MobileNetV2 converted with PTQ is very poor accuracy

I followed tutorials/quantization and tried to PTQ MobileNetV2 from torchvision.
I have quantized with the following script.
However, the accuracy is very poor.
What can I do to improve the accuracy?

  • original model
    Top1: 64.1% Top5:85.8%
  • quantized model
    Top1: 22.0% Top5:41.9%
    tested by ImageNet-1K
model = torchvision.models.quantization.mobilenet_v2(pretrained=True)

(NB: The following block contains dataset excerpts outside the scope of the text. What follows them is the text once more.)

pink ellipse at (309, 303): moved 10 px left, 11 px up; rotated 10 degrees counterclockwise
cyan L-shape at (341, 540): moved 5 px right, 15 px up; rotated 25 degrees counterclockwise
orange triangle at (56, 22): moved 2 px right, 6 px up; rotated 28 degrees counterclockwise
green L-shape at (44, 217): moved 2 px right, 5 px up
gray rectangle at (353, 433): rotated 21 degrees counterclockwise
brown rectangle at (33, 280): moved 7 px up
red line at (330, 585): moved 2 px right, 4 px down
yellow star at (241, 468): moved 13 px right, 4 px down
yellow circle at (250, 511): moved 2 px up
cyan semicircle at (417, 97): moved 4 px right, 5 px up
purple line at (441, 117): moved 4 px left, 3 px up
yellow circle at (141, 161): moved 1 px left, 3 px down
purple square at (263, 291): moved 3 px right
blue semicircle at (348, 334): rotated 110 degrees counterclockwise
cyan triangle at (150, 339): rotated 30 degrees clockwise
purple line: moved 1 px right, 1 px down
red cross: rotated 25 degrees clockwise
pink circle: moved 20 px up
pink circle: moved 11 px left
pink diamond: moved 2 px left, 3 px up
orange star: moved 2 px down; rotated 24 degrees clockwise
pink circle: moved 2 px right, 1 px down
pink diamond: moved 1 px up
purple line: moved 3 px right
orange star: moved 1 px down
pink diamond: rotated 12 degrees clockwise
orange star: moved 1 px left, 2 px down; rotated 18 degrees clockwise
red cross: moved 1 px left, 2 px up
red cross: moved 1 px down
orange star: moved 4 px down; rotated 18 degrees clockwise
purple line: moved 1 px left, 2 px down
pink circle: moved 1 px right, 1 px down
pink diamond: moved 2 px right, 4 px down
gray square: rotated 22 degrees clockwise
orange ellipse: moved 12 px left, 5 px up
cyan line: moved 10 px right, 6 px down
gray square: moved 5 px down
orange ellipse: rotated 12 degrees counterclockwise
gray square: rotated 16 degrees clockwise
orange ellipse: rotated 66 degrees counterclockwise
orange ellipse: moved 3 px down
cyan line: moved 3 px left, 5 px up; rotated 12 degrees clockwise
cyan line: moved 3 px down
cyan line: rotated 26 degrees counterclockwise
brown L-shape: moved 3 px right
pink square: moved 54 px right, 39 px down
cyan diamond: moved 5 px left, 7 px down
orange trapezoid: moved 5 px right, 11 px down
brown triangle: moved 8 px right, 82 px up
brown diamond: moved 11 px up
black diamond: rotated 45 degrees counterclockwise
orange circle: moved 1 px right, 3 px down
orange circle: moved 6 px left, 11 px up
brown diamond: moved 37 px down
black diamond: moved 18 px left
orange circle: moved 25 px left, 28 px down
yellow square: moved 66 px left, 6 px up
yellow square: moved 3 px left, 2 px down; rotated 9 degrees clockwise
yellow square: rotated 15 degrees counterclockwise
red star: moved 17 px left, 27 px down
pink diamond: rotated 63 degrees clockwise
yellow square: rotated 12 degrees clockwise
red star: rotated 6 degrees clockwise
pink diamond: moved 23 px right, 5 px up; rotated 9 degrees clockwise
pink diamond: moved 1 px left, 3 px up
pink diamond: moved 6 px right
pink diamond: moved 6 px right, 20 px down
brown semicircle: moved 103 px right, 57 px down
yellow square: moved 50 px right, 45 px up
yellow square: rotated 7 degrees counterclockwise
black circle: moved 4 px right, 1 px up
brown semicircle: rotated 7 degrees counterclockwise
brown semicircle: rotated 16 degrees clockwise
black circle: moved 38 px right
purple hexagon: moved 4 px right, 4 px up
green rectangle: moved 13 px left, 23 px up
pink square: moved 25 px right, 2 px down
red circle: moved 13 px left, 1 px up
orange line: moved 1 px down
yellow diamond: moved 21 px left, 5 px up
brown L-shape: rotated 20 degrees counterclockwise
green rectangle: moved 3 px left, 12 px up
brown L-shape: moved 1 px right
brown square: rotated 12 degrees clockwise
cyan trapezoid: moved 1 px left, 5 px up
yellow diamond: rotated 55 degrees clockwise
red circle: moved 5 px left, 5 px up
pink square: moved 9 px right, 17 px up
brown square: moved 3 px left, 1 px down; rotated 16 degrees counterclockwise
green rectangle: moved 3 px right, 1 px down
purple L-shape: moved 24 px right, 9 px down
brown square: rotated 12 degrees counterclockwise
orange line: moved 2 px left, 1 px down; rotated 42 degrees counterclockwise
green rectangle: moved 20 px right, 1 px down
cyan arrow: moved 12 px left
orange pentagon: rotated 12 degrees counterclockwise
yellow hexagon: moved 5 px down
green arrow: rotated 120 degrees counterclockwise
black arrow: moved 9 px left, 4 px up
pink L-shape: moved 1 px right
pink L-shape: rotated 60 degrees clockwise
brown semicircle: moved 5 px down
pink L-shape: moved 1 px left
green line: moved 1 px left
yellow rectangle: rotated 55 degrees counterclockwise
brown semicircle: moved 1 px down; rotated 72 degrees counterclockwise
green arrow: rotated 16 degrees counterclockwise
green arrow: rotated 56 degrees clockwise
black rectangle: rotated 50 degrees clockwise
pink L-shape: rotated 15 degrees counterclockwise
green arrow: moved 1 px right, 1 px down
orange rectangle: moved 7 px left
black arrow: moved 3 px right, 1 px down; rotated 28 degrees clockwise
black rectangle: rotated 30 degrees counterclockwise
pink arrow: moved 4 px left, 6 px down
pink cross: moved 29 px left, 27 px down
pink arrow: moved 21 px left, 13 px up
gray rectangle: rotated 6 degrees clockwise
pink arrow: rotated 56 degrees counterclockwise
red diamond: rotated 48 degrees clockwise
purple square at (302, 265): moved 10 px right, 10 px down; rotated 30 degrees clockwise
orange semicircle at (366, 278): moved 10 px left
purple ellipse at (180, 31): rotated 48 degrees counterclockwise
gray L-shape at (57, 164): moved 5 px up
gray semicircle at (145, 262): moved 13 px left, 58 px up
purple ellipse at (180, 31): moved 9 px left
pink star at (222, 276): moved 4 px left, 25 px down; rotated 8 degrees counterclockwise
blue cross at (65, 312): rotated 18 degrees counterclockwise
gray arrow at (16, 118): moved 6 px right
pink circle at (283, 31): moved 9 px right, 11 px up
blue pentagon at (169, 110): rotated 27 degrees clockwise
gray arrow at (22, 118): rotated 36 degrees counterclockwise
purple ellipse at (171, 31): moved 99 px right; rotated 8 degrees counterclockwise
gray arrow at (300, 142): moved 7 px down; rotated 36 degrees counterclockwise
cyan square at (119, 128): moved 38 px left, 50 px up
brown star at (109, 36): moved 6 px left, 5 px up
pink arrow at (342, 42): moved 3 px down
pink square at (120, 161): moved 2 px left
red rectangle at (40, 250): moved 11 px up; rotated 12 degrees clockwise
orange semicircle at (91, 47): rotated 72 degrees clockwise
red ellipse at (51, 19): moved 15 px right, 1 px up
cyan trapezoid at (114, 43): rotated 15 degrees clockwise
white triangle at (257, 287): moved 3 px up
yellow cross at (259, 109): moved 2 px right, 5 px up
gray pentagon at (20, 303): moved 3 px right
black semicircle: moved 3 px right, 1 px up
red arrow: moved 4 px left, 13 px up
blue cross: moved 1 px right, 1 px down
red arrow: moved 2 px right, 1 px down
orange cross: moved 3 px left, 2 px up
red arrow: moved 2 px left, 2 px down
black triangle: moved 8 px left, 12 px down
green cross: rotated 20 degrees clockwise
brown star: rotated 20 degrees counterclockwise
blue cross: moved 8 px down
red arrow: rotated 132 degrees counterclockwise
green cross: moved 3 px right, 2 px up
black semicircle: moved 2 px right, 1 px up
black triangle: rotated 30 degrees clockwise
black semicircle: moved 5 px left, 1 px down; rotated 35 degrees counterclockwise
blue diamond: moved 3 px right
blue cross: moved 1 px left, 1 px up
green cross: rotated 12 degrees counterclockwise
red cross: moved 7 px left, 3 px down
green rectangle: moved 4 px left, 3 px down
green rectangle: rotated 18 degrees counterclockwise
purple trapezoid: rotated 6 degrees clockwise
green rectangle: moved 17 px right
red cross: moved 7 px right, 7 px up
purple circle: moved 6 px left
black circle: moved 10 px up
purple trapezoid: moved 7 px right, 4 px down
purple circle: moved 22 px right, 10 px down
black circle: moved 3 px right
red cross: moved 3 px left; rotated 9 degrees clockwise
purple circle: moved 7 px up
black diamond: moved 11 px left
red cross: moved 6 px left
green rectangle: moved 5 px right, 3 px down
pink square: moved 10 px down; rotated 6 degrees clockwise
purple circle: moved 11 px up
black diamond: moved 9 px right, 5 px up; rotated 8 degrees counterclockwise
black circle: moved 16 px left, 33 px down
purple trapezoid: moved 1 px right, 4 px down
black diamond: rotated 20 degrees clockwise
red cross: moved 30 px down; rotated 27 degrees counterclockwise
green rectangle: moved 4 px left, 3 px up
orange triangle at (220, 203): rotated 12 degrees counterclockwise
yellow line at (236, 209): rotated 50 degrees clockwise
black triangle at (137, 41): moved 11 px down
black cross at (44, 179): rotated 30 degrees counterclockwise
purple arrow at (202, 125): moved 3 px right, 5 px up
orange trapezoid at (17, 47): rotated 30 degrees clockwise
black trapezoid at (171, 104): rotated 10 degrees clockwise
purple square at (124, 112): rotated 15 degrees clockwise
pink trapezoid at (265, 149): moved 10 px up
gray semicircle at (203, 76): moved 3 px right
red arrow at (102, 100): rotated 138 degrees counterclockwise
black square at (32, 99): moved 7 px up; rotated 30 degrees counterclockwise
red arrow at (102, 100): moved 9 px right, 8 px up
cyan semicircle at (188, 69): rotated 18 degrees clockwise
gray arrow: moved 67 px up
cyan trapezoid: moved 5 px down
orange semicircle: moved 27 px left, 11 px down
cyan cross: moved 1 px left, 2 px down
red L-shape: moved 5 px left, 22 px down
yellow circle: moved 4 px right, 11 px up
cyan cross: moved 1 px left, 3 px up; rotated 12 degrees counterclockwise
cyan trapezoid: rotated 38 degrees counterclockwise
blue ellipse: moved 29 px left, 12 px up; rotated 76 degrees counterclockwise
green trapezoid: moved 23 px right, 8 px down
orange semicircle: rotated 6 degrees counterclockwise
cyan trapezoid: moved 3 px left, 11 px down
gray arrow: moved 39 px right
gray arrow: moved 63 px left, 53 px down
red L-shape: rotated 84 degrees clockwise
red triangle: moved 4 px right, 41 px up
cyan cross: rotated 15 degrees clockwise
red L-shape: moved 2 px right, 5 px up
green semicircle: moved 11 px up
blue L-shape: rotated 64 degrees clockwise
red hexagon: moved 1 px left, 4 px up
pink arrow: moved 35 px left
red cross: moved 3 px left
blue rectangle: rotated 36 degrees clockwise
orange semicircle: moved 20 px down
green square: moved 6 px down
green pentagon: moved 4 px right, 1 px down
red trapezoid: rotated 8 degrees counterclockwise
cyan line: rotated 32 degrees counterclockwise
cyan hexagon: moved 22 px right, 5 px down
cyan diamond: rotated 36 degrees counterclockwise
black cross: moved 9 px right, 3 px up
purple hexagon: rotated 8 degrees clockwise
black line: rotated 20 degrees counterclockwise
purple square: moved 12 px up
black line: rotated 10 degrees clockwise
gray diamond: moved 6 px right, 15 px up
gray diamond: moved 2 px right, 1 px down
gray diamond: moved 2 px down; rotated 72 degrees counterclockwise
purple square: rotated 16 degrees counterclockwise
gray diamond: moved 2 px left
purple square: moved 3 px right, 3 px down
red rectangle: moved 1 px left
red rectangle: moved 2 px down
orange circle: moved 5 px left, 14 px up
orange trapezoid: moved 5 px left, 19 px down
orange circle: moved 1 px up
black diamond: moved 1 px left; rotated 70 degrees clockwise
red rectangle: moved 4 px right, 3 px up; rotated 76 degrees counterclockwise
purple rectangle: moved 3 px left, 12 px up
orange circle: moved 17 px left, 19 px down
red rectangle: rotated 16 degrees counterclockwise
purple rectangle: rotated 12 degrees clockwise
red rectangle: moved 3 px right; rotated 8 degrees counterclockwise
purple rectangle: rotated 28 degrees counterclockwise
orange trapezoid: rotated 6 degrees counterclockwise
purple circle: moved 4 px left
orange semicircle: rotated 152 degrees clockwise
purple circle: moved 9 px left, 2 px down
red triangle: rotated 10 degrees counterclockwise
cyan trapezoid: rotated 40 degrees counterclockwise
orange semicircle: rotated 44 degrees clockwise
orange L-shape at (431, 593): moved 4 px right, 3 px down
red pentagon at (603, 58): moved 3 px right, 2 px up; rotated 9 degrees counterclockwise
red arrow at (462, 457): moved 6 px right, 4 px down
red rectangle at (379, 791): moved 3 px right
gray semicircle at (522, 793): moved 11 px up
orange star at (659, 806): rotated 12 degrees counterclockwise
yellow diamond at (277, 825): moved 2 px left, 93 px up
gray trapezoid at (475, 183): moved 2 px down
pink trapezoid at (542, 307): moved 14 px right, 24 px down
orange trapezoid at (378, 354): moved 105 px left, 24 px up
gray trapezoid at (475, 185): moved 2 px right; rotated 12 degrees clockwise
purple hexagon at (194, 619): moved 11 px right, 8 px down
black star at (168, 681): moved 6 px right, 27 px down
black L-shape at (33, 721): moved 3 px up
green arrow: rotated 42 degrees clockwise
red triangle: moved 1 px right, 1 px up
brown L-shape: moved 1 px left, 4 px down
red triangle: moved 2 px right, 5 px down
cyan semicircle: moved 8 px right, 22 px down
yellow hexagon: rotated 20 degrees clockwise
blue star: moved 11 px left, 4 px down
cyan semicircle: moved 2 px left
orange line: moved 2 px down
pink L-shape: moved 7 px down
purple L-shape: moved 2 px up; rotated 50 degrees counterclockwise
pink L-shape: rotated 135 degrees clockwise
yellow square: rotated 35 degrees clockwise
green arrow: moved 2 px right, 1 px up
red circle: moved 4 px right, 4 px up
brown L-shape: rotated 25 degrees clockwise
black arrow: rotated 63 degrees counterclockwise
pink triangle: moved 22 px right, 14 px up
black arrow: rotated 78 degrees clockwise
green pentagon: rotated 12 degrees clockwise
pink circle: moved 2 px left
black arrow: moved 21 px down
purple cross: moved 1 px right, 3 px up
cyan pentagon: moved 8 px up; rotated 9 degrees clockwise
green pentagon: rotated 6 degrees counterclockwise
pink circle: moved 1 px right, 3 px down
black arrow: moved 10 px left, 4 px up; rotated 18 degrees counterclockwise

def calibrate_model(model, loader, device=torch.device("cpu:0")):
    if len(loader) == 2:
        print("data size is ", len(loader[0]))
        inputs = loader[0].to(device)
        labels = loader[1].to(device)
        for inputs, labels in tqdm(loader):
            inputs =
            labels =
    _ = model(inputs)

backend = "fbgemm"
torch.backends.quantized.engine = backend
model.qconfig = torch.quantization.QConfig(
    activation=torch.quantization.MinMaxObserver.with_args(reduce_range=True), #default_observer
    weight=torch.quantization.PerChannelMinMaxObserver.with_args(dtype=torch.qint8, qscheme=torch.per_channel_symmetric) #default_per_channel_weight_observer
torch.quantization.prepare(model, inplace=True)
calibrate_model(model=model, loader=valid_queue)
torch.quantization.convert(model, inplace=True)

Thank you.

You can try QAT or dynamic quantization. I think QAT might get your accuracy slightly higher. In addition to that, if you leave the qconfig as default, it might give you slightly better numerics.